Time to Rethink the Commercial Cloud Thing?

The failure of Amazon’s Virginia data center after a storm is just another reason to question moving federal data into the cloud.

The failure of the Amazon Web Services' Virginia data center after a severe storm Friday and the hours it took the company to restore service -- while Defense Information Systems Agency cloud services chugged along without interruption -- sure seem like good reasons to question putting any federal data in the commercial cloud.

Yeah, the price may look right at first, but does it come at human and financial costs if the commercial data center goes dark due to acts of nature?

The joint Defense and Veterans Affairs Department Interagency Program Office specified Amazon cloud services in a technical blueprint  for the integrated electronic health record released last month.
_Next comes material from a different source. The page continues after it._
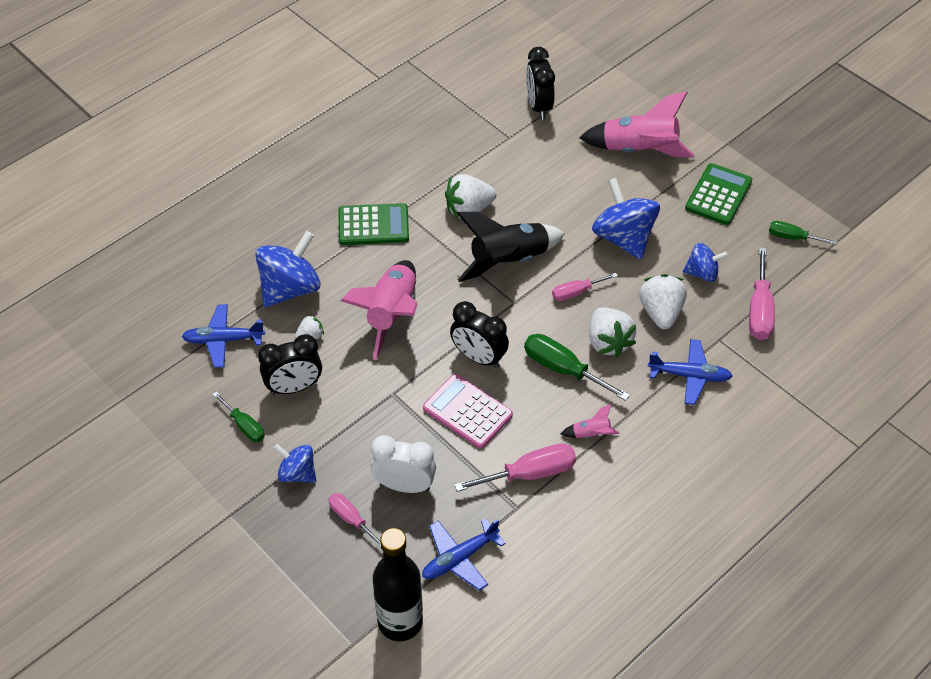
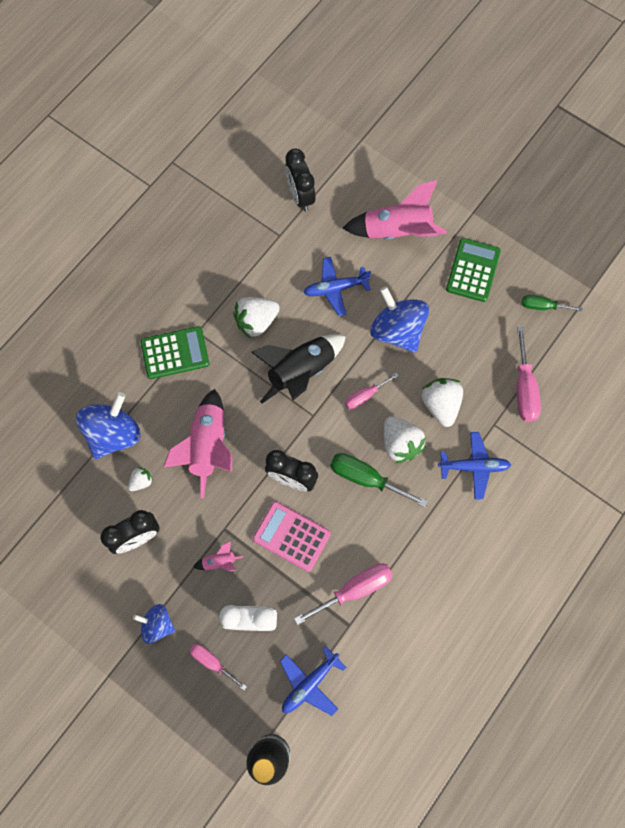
camera: 10 degrees left, 20 degrees up
(223, 340) = (65, 499): blue plane -> blue plane (335, 288)
(244, 426) = (102, 584): green screwdriver -> none
(591, 434) = (400, 541): pink rocket -> pink rocket (219, 561)
(702, 273) = (470, 357): blue spinning top -> none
I thought this idea was balmy at the time, and it looks even nuttier after the meltdown of Amazon’s Virginia data center last week.

I have my own very personal reasons for preferring to do business with DISA than Amazon.

More than a decade ago I visited Amazon headquarters in Seattle on a reporting trip for Computeworld, showed up 15 minutes early, and asked for directions to the men’s room.

I was told that I would have to wait for a security guard to escort me. “Why?” I asked.

The answer: “People talk in men’s rooms” -- implying I might overhear the company’s grand plans to destroy every bookstore on the planet.

I’ve been to multiple DISA facilities around the world -- including the famed Bahrain data center -- and the agency has always allowed me to use the loo without an escort.